I got up at 5:30 this morning, Black Friday, because I had to work. I didn’t mind, really, because I don’t believe being able to buy a DVD at $1.99 is worth the fighting and the pushing and the air of Bitch permeating the air. By the time I pulled up to the office, the local news was running. Police had been called to a fight over line-positioning at the local home improvement store as well as to break up a fight in the toy aisle at the Crazy Loving Wally World, in which there was supposedly an arrest as a result.
How would you like to make that phone call? “Honey, could you please bail me out? Bail is $200…BUT I SAVED $5.00 ON SUZIE’S DOLL HOUSE! *brief pause* Whadya mean this is the last Black Friday for me?! I will SO cut you when I get home!!”
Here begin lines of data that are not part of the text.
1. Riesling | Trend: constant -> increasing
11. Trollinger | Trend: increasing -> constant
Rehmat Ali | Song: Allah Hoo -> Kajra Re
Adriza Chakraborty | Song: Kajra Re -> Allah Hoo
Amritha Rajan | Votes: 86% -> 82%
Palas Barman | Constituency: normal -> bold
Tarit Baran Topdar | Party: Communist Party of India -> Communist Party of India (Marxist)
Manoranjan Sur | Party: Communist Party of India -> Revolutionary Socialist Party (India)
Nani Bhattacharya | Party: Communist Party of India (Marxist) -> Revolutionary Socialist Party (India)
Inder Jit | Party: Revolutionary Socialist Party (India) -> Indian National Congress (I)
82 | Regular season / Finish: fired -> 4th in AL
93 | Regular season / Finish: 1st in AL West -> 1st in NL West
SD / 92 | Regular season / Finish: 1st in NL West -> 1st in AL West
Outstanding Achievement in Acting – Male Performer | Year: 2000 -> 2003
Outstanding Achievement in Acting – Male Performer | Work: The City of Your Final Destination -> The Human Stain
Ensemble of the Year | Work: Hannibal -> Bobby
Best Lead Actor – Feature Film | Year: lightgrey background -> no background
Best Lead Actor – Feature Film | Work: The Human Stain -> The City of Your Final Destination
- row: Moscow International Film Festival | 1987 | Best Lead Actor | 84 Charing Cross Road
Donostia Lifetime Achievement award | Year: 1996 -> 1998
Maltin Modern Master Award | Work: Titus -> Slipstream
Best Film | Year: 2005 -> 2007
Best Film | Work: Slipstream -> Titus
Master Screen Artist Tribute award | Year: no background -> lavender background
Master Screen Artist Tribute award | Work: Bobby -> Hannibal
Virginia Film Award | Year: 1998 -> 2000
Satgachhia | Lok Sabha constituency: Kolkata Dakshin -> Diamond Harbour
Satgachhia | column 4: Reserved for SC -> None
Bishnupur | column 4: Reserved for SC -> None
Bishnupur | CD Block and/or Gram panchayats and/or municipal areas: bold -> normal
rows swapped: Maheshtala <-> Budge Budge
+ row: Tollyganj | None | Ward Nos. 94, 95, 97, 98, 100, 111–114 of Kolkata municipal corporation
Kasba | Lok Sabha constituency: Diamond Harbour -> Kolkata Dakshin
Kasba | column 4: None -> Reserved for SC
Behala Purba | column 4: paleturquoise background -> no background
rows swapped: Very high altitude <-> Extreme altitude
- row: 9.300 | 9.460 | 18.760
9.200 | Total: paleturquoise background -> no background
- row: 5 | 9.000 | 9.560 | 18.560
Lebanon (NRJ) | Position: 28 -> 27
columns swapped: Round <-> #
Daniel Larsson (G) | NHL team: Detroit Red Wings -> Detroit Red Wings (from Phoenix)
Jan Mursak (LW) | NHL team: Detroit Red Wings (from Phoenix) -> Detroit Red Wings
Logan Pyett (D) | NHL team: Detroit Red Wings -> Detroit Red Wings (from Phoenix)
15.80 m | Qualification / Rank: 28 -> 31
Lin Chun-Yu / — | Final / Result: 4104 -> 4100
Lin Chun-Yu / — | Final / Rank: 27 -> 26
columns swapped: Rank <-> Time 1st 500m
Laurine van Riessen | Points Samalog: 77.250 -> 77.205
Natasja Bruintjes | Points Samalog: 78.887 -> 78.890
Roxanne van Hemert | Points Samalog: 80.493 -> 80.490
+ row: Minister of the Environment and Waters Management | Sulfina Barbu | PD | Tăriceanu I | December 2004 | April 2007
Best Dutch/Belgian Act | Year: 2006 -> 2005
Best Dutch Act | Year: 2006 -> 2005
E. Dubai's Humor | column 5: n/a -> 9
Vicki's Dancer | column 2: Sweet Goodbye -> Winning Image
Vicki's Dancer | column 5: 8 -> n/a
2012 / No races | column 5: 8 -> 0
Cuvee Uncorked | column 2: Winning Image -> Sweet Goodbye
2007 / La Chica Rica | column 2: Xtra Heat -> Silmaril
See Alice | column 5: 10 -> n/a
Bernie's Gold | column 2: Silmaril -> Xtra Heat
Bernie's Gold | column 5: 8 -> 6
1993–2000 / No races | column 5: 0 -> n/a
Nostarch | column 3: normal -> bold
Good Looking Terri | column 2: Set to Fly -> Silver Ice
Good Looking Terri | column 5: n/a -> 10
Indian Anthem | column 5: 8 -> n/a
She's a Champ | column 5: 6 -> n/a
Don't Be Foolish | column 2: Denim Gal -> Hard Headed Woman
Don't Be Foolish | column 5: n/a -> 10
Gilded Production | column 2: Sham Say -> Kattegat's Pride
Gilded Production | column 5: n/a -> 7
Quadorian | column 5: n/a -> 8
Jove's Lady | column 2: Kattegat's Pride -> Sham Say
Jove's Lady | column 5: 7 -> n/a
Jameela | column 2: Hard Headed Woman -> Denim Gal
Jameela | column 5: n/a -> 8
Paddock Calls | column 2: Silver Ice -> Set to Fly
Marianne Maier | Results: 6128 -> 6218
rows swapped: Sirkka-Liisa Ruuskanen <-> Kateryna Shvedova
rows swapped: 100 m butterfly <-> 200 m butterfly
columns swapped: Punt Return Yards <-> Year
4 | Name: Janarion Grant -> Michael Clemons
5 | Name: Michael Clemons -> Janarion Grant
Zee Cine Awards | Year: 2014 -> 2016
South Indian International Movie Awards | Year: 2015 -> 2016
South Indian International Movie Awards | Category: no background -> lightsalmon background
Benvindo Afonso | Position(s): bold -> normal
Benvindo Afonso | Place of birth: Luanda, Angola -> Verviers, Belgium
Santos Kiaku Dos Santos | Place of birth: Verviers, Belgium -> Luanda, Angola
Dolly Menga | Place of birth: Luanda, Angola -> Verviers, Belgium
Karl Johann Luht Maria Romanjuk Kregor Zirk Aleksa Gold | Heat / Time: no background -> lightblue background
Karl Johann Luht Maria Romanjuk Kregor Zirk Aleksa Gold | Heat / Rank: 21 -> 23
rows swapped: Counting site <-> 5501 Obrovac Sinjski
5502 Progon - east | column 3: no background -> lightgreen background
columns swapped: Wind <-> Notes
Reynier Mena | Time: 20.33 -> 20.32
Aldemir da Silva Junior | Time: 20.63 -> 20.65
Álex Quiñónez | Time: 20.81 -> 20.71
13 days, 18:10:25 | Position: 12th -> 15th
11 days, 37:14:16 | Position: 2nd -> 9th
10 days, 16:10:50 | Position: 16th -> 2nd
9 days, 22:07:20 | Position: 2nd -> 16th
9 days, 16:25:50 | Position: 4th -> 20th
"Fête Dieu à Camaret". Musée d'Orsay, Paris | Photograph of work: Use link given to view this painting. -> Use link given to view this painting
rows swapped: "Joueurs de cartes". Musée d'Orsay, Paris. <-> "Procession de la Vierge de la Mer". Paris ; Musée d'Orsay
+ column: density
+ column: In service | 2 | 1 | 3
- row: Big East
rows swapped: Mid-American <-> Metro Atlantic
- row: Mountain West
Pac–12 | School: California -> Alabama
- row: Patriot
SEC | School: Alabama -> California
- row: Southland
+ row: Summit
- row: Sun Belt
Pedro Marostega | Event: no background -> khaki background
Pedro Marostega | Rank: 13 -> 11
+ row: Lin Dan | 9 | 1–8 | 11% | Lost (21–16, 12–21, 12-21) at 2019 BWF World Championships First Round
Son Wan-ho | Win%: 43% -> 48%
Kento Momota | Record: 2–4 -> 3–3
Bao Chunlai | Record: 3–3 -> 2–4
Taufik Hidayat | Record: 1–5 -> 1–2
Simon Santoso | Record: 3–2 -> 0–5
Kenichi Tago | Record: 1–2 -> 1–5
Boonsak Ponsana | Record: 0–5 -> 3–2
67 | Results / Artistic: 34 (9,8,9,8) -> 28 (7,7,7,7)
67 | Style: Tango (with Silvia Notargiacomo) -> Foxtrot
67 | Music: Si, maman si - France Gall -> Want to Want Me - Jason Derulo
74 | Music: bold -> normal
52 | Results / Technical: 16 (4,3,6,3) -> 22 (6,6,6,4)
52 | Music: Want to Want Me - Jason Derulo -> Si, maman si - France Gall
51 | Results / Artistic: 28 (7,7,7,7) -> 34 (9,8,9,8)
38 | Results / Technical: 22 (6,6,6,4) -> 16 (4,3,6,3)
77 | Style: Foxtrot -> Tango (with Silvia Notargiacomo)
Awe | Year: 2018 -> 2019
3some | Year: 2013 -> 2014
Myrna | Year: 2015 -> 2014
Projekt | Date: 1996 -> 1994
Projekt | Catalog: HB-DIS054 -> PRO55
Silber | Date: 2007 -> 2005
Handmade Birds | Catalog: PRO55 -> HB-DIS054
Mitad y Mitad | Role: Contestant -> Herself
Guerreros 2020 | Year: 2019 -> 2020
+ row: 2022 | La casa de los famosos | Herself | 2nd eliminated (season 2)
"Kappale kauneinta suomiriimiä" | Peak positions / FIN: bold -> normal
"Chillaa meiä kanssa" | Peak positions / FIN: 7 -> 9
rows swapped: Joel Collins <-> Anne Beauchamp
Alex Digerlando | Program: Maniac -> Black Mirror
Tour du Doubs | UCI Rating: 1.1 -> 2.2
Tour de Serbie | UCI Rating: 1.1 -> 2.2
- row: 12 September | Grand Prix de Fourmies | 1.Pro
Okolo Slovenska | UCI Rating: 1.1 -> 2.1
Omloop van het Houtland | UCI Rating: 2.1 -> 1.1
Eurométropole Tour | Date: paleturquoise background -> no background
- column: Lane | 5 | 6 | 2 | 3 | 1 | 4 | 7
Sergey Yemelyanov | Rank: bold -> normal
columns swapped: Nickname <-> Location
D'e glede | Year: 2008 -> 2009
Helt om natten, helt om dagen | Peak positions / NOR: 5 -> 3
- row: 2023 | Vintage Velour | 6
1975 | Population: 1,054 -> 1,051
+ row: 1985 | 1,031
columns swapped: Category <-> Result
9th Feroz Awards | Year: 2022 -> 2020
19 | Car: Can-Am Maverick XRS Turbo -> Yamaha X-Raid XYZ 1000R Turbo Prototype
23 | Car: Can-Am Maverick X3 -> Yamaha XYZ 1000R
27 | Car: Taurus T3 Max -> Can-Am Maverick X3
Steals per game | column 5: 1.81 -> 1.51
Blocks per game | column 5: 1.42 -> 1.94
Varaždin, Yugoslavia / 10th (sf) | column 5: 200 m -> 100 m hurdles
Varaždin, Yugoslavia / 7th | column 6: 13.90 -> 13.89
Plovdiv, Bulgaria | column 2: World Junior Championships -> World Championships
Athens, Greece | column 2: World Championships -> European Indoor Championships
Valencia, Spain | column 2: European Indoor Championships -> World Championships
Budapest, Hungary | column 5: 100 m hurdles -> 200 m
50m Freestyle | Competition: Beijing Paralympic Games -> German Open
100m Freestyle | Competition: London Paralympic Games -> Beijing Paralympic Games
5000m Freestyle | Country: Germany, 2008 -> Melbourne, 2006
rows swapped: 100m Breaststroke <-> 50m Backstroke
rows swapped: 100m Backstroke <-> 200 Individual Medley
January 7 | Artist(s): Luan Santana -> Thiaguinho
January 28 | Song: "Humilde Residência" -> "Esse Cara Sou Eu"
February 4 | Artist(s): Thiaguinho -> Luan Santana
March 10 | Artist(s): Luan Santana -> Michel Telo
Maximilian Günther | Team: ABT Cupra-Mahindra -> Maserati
When I got off work sometime after 2:00, I did venture into the local Tarjay. I think it’s fun to be OVERLY polite as I try to manipulate the too narrow aisles with my empty cart. “Pardon me, please. May I get by?” “Excuse me…I’m so sorry! I didn’t mean to bump you.” “Sorry to bother you, but do you see another whateverthatwas on that shelf by you?”
My cheery smile and charming disposition is probably like a tall glass of ice-cold lemonade for those shoppers who had already been up for 12 hours. Frankly, I also like to dispel the current belief that civility has died. It wasn’t too long ago that I saw a news story on how people have forgotten how to say please and thank you and especially you’re welcome. We have become more rude, more selfish with our smiles; but even I can sometimes flash a toothy smile. And if *I* can, you really have no excuse, now do you?